Found Pienaar here. Yesterday he and his people shot five elephants (these forests are full of them). They shot three cows, a young calf and a young bull from a herd of 20. We heard them shooting close to us and saw the fire that they had lit burning brightly in order to keep the live elephants at bay and to guard the carcases burning brightly. This is an fixed practice, Tamega also told me, that they often have light wood fires to keep the elephants away from their huts. The elephants also chase them when they encounter them. These Hottentots have (though not many) cattle, sheep and goats and are great hunters. (The sheep are smooth-haired like goats and have long thin tails.
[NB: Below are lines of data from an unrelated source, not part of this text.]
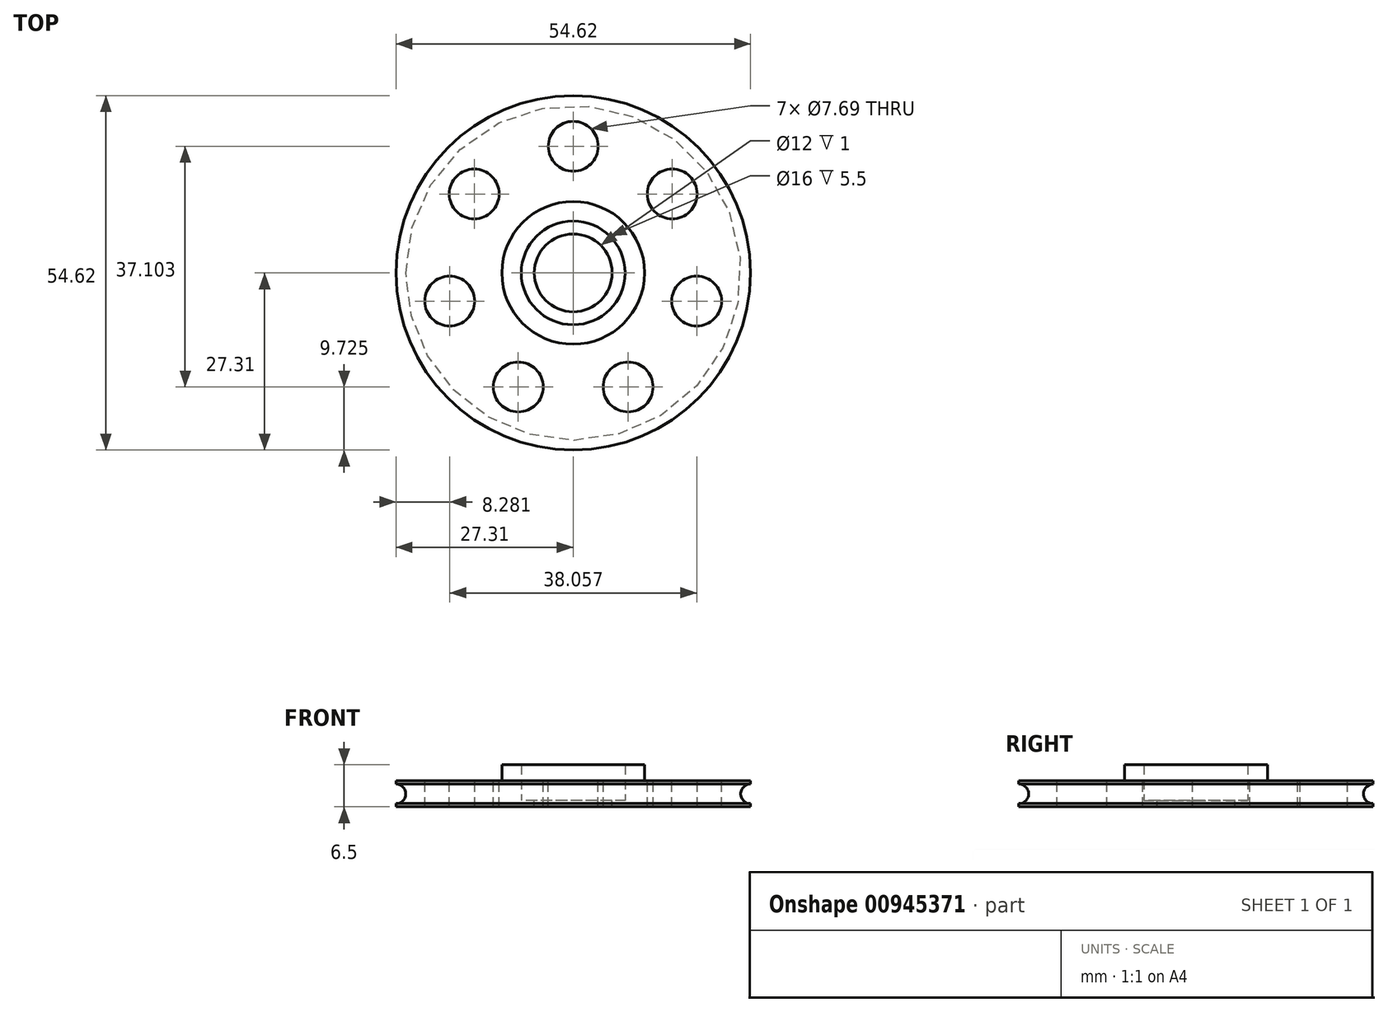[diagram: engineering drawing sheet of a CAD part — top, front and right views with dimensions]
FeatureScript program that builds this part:
annotation { "Feature Type Name" : "Feature", "Feature Type Description" : "" }
export const myFeature = defineFeature(function(context is Context, id is Id, definition is map)
    precondition{}
    {
        {
            var Q0;
            Q0=qCreatedBy(makeId("Top.planeOp"),FACE);
            var sketch = newSketch(context, id + "F0", { "sketchPlane" : qUnion([Q0])});
            skCircle(sketch, "E0", {"center": v(0, 0) * mm, "radius": 27.3 * mm});
            skSolve(sketch);
        }
        {
            var Q0;
            Q0=makeQuery(id+"F0.imprint","IMPRINT",FACE,{"disambiguationData":[TD([[makeQuery(id+"F0.imprint","IMPRINT",EDGE,{"derivedFrom":sQuery(id+"F0.wireOp",EDGE,"E0")}),1.0]])]});
            extrude(context, id + "F1", {"entities" : qUnion([Q0]), "depth" : 4 * mm, "offsetDistance" : 25.4 * mm});
        }
        {
            var Q0;
            Q0=makeQuery(id+"F1.opExtrude","CAP_FACE",FACE,{"disambiguationData":[OSD([sQuery(id+"F0.wireOp",EDGE,"E0"),sQuery(id+"F0.wireOp",EDGE,"n39IqKt5-bk1q-LU1x-fgod-8OyBNiFTd7FZ")])],"isStart":false});
            var sketch = newSketch(context, id + "F2", { "sketchPlane" : qUnion([Q0])});
            skCircle(sketch, "E1", {"center": v(0, 0) * mm, "radius": 8 * mm});
            skCircle(sketch, "E2.0", {"center": v(0, 0) * mm, "radius": 11 * mm});
            skSolve(sketch);
        }
        {
            var Q0;
            Q0=qSketchRegion(id+"F2",true);
            extrude(context, id + "F3", {"entities" : qUnion([Q0]), "operationType" : NewBodyOperationType.ADD, "flatOperationType" : FlatOperationType.REMOVE, "depth" : 2.5 * mm, "offsetDistance" : 25.4 * mm, "domain" : OperationDomain.MODEL});
        }
        {
            var Q0;
            Q0=makeQuery(id+"F3.boolean.opBoolean","SPLIT",FACE,{"disambiguationData":[TD([makeQuery(id+"F3.opExtrude","SWEPT_FACE",FACE,{"disambiguationData":[OSD([sQuery(id+"F2.wireOp",EDGE,"E1")])]})])],"derivedFrom":makeQuery(id+"F1.opExtrude","CAP_FACE",FACE,{"disambiguationData":[OSD([sQuery(id+"F0.wireOp",EDGE,"E0")])],"isStart":false})});
            var sketch = newSketch(context, id + "F4", { "sketchPlane" : qUnion([Q0])});
            skCircle(sketch, "E3", {"center": v(0, 0) * mm, "radius": 6 * mm});
            skSolve(sketch);
        }
        {
            var Q0;
            Q0=makeQuery(id+"F4.imprint","IMPRINT",FACE,{"disambiguationData":[TD([[makeQuery(id+"F4.imprint","IMPRINT",EDGE,{"derivedFrom":sQuery(id+"F4.wireOp",EDGE,"E3")}),1.0]])]});
            var Q1;
            Q1=makeQuery(id+"F4.imprint","IMPRINT",FACE,{"disambiguationData":[TD([[makeQuery(id+"F4.imprint","IMPRINT",EDGE,{"derivedFrom":makeQuery(id+"FgYK8jIepfClWtA_1.opExtrude","CAP_EDGE",EDGE,{"disambiguationData":[OSD([sQuery(id+"F8DXjnVyigKkjng_1.wireOp",EDGE,"EUjAMsCd-Zx2B-3j4q-cP5o-T3GrjTijNDqK")])],"isStart":false})}),1.0]])]});
            extrude(context, id + "F5", {"entities" : qUnion([Q0, Q1]), "operationType" : NewBodyOperationType.REMOVE, "oppositeDirection" : true, "depth" : 9 * mm, "offsetDistance" : 25.4 * mm});
        }
        {
            var Q0;
            Q0=qCreatedBy(makeId("Front.planeOp"),FACE);
            var sketch = newSketch(context, id + "F6", { "sketchPlane" : qUnion([Q0])});
            skCircle(sketch, "E4", {"center": v(-27.3, 2) * mm, "radius": 1.5 * mm});
            skLineSegment(sketch, "E5.bottom", {"start": v(-25.8, 0.65) * mm, "end": v(-27.95, 0.65) * mm});
            skLineSegment(sketch, "E5.top", {"start": v(-25.8, 3.35) * mm, "end": v(-27.95, 3.35) * mm});
            skLineSegment(sketch, "E5.left", {"start": v(-25.8, 0.65) * mm, "end": v(-25.8, 3.35) * mm});
            skLineSegment(sketch, "E5.right", {"start": v(-28.8, 1.91) * mm, "end": v(-28.8, 2.09) * mm});
            skLineSegment(sketch, "E6", {"start": v(0, 19.1) * mm, "end": v(0, -12.61) * mm, "construction": true});
            skLineSegment(sketch, "E7", {"start": v(-25.8, 1.83) * mm, "end": v(-25.81, 1.83) * mm});
            skPoint(sketch, "E8.orphan", {"position": v(-38.97, 3.35) * mm});
            skPoint(sketch, "E9.end.orphan", {"position": v(-15.64, 0.65) * mm});
            skPoint(sketch, "E9.start.orphan", {"position": v(-25.8, 2) * mm});
            skSolve(sketch);
        }
        {
            var Q0;
            {var subQ0=sQuery(id+"F6.wireOp",EDGE,"E5.top");var subQ1=sQuery(id+"F6.wireOp",EDGE,"E4");var subQ2=makeQuery(id+"F6.imprint","INTERSECT",VERTEX,{"disambiguationData":[OD(0.0)],"derivedFrom":[subQ1,subQ0]});Q0=makeQuery(id+"F6.imprint","IMPRINT",FACE,{"disambiguationData":[TD([[makeQuery(id+"F6.imprint","IMPRINT",EDGE,{"disambiguationData":[TD([[subQ2,1.0]])],"derivedFrom":subQ1}),1.0]])]});}
            var Q1;
            {var subQ0=sQuery(id+"F6.wireOp",EDGE,"E5.bottom");var subQ1=sQuery(id+"F6.wireOp",EDGE,"E4");var subQ2=makeQuery(id+"F6.imprint","INTERSECT",VERTEX,{"disambiguationData":[OD(0.0)],"derivedFrom":[subQ1,subQ0]});Q1=makeQuery(id+"F6.imprint","IMPRINT",FACE,{"disambiguationData":[TD([[makeQuery(id+"F6.imprint","IMPRINT",EDGE,{"disambiguationData":[TD([[subQ2,-1.0]])],"derivedFrom":subQ1}),1.0]])]});}
            var Q2;
            {var subQ4=sQuery(id+"F6.wireOp",EDGE,"E5.right");Q2=makeQuery(id+"F6.imprint","IMPRINT",FACE,{"disambiguationData":[TD([[makeQuery(id+"F6.imprint","IMPRINT",EDGE,{"derivedFrom":subQ4}),-1.0]])]});}
            var Q3;
            {var subQ0=sQuery(id+"F6.wireOp",EDGE,"p3G3spWP-JurA-dj01-Cwvm-HHlCDoPDIoxd");Q3=makeQuery(id+"F6.imprint","IMPRINT",FACE,{"disambiguationData":[TD([[makeQuery(id+"F6.imprint","IMPRINT",EDGE,{"derivedFrom":subQ0}),1.0]])]});}
            var Q4;
            Q4=makeQuery(id+"F6.imprint","IMPRINT",FACE,{"disambiguationData":[TD([[makeQuery(id+"F6.imprint","IMPRINT",EDGE,{"derivedFrom":sQuery(id+"F6.wireOp",EDGE,"p3G3spWP-JurA-dj01-Cwvm-HHlCDoPDIoxd")}),-1.0]])]});
            var Q5;
            {var subQ0=sQuery(id+"F6.wireOp",EDGE,"E9");Q5=makeQuery(id+"F6.imprint","IMPRINT",FACE,{"disambiguationData":[TD([[makeQuery(id+"F6.imprint","IMPRINT",EDGE,{"derivedFrom":subQ0}),1.0]])]});}
            var Q6;
            Q6=sQuery(id+"F6.wireOp",EDGE,"E6");
            revolve(context, id + "F7", {"operationType" : NewBodyOperationType.REMOVE, "surfaceOperationType" : NewSurfaceOperationType.NEW, "entities" : qUnion([Q0, Q1, Q2, Q3, Q4, Q5]), "axis" : qUnion([Q6]), "revolveType" : RevolveType.FULL, "oppositeDirection" : true});
        }
        {
            var Q0;
            Q0=makeQuery(id+"F3.boolean.opBoolean","SPLIT",FACE,{"disambiguationData":[TD([makeQuery(id+"F3.opExtrude","SWEPT_FACE",FACE,{"disambiguationData":[OSD([sQuery(id+"F2.wireOp",EDGE,"E1")])]})])],"derivedFrom":makeQuery(id+"F1.opExtrude","CAP_FACE",FACE,{"disambiguationData":[OSD([sQuery(id+"F0.wireOp",EDGE,"E0")])],"isStart":false})});
            extrude(context, id + "F8", {"entities" : qUnion([Q0]), "operationType" : NewBodyOperationType.REMOVE, "oppositeDirection" : true, "depth" : 3 * mm, "offsetDistance" : 25 * mm});
        }
        {
            var Q0;
            {var subQ0=sQuery(id+"F0.wireOp",EDGE,"E0");var subQ1=makeQuery(id+"F1.opExtrude","SWEPT_FACE",FACE,{"disambiguationData":[OSD([subQ0])]});Q0=makeQuery(id+"FvaswZWDLJZ7FP9_1.boolean.opBoolean","SPLIT",FACE,{"disambiguationData":[TD([subQ1])],"derivedFrom":makeQuery(id+"F3.boolean.opBoolean","SPLIT",FACE,{"disambiguationData":[TD([subQ1])],"derivedFrom":makeQuery(id+"F1.opExtrude","CAP_FACE",FACE,{"disambiguationData":[OSD([subQ0])],"isStart":false})})});}
            var sketch = newSketch(context, id + "F9", { "sketchPlane" : qUnion([Q0])});
            skCircle(sketch, "E10", {"center": v(0, 19.52) * mm, "radius": 3.84 * mm});
            skCircle(sketch, "E11.1.0", {"center": v(-15.26, 12.17) * mm, "radius": 3.84 * mm});
            skCircle(sketch, "E11.2.0", {"center": v(-19.03, -4.34) * mm, "radius": 3.84 * mm});
            skCircle(sketch, "E11.3.0", {"center": v(-8.47, -17.58) * mm, "radius": 3.84 * mm});
            skCircle(sketch, "E11.4.0", {"center": v(8.47, -17.58) * mm, "radius": 3.84 * mm});
            skCircle(sketch, "E11.5.0", {"center": v(19.03, -4.34) * mm, "radius": 3.84 * mm});
            skCircle(sketch, "E11.6.0", {"center": v(15.26, 12.17) * mm, "radius": 3.84 * mm});
            skPoint(sketch, "E11.center", {"position": v(0, 0) * mm});
            skSolve(sketch);
        }
        {
            var Q0;
            Q0 = qSketchRegion(id + "F9", true);
            extrude(context, id + "F10", {"entities" : qUnion([Q0]), "operationType" : NewBodyOperationType.REMOVE, "oppositeDirection" : true, "depth" : 25 * mm, "offsetDistance" : 25 * mm});
        }
    });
N.B. They milk their sheep).
Some of them came up with me in the forest with pack-oxen and cows laden with elephant meat and they were most satisfied.
Returned to my tent, which I had pitched some distance from the stream, still with thunder, hail and rain. Tamega was amazed by my house. Gave him some meat but he did not like the biscuit or the bread which we had baked with some meal. When the heavy thunderstorm was over, the two kinds of chief each brought me a wooden cylinder with milk and I gave them some tobacco. They said that they had always had quarrels and war with the Kawkeis (Sney kraal) and the Ogoqua (Narrow cheeks – these are actually the Einiqua – and that they were always stealing each other's cattle and shooting each other dead. A nephew of Aboegoeb walked with a limp from a poisoned-arrow in his knee which he got two years previously. They complained most about the Ogoqua, but they owe each other nothing. I told them that our great Chief wanted them all to live in peace and that I would also discuss this with the Ogoqua, at which they were delighted. Nothing astonished them more than my long hair which I was wearing loose at the request of Toenema, my thick beard as well. No king in Europe could have received more respect than that which they had for me in their own manner.
These woods are full of birds, and Polipentaten or Cambedo-chickens as well as pheasants (francolins). Saw only one most beautiful woodpecker, which to their amazement I shot. But further saw nothing but the usual birds of the river. I exchanged a sheep-skin for two types of jackal- and Coerak-coelak [caracal] skins, as well as some smaller skins of animals I had not seen and which exist here only. I was told that there are once more four dead elephants, though this is not certain because of the thundery weather. (If an elephant falls and there are others with it they push and kick it as hard as they can in order to get it to stand again.) We are now 2 degrees 9 minutes east from the latitude of Cape Town and 4 degrees 4 minutes from the mouth of the river which is now to the west of us.